• [WHAT THE TASK REQUIRES] For this exercise, transcribe every line of the material exactly and skip the pictures.

• [DATASET CONTENT]

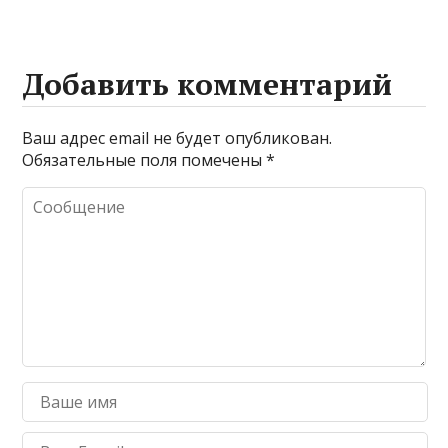
Добавить комментарий
Ваш адрес email не будет опубликован.
Обязательные поля помечены
*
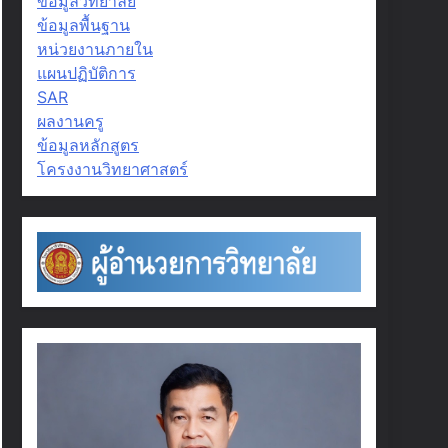
ข้อมูลวิทยาลัย
ข้อมูลพื้นฐาน
หน่วยงานภายใน
แผนปฏิบัติการ
SAR
ผลงานครู
ข้อมูลหลักสูตร
โครงงานวิทยาศาสตร์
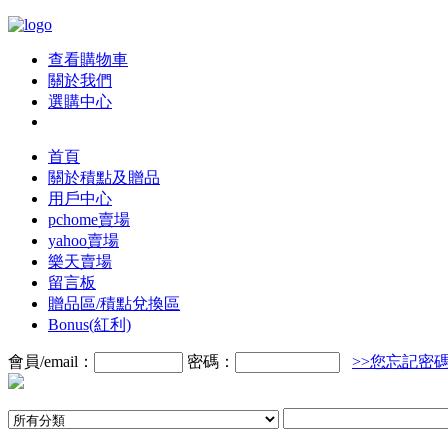
查看購物車
關於我們
選購中心
首頁
關於積點及贈品
用戶中心
pchome賣場
yahoo賣場
樂天賣場
留言板
贈品區/積點兌換區
Bonus(紅利)
會員/email：
密碼：
>>您忘記密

• [ANSWER SECTION]
Добавить комментарий
Ваш адрес email не будет опубликован.
Обязательные поля помечены
*
ข้อมูลวิทยาลัย
ข้อมูลพื้นฐาน
หน่วยงานภายใน
แผนปฏิบัติการ
SAR
ผลงานครู
ข้อมูลหลักสูตร
โครงงานวิทยาศาสตร์
查看購物車
關於我們
選購中心
首頁
關於積點及贈品
用戶中心
pchome賣場
yahoo賣場
樂天賣場
留言板
贈品區/積點兌換區
Bonus(紅利)
會員/email：
密碼：
>>您忘記密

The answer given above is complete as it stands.